- [Work order]:
Repeat everything in the listing below. Keep each line exact.

- [Source data]:
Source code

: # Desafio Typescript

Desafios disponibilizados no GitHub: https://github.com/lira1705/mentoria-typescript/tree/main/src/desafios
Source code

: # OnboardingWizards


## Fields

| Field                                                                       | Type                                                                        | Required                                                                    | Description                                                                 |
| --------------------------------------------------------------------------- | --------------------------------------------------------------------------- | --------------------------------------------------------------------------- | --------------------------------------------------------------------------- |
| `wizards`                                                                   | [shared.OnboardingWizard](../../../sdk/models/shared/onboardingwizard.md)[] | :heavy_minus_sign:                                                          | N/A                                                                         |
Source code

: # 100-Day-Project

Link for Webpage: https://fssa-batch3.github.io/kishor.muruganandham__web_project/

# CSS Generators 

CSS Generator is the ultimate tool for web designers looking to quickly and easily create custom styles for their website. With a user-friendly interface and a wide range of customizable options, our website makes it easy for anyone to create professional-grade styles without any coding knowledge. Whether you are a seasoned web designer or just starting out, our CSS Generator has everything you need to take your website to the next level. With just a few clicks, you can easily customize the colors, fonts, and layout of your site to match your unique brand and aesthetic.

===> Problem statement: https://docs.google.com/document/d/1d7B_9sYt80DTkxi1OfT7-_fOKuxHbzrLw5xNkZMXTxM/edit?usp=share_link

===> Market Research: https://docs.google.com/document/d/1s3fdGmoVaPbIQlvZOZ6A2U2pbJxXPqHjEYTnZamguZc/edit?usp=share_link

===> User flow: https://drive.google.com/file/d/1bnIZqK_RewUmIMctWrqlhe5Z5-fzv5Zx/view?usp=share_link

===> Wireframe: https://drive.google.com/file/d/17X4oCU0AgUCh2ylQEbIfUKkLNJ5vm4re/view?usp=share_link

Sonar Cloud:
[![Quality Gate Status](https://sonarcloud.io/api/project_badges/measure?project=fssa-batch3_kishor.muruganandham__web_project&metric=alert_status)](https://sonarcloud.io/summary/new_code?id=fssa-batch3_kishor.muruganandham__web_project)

- [Exercise response]:
Source code

: # Desafio Typescript

Desafios disponibilizados no GitHub: https://github.com/lira1705/mentoria-typescript/tree/main/src/desafios
Source code

: # OnboardingWizards


## Fields

| Field                                                                       | Type                                                                        | Required                                                                    | Description                                                                 |
| --------------------------------------------------------------------------- | --------------------------------------------------------------------------- | --------------------------------------------------------------------------- | --------------------------------------------------------------------------- |
| `wizards`                                                                   | [shared.OnboardingWizard](../../../sdk/models/shared/onboardingwizard.md)[] | :heavy_minus_sign:                                                          | N/A                                                                         |
Source code

: # 100-Day-Project

Link for Webpage: https://fssa-batch3.github.io/kishor.muruganandham__web_project/

# CSS Generators 

CSS Generator is the ultimate tool for web designers looking to quickly and easily create custom styles for their website. With a user-friendly interface and a wide range of customizable options, our website makes it easy for anyone to create professional-grade styles without any coding knowledge. Whether you are a seasoned web designer or just starting out, our CSS Generator has everything you need to take your website to the next level. With just a few clicks, you can easily customize the colors, fonts, and layout of your site to match your unique brand and aesthetic.

===> Problem statement: https://docs.google.com/document/d/1d7B_9sYt80DTkxi1OfT7-_fOKuxHbzrLw5xNkZMXTxM/edit?usp=share_link

===> Market Research: https://docs.google.com/document/d/1s3fdGmoVaPbIQlvZOZ6A2U2pbJxXPqHjEYTnZamguZc/edit?usp=share_link

===> User flow: https://drive.google.com/file/d/1bnIZqK_RewUmIMctWrqlhe5Z5-fzv5Zx/view?usp=share_link

===> Wireframe: https://drive.google.com/file/d/17X4oCU0AgUCh2ylQEbIfUKkLNJ5vm4re/view?usp=share_link

Sonar Cloud:
[![Quality Gate Status](https://sonarcloud.io/api/project_badges/measure?project=fssa-batch3_kishor.muruganandham__web_project&metric=alert_status)](https://sonarcloud.io/summary/new_code?id=fssa-batch3_kishor.muruganandham__web_project)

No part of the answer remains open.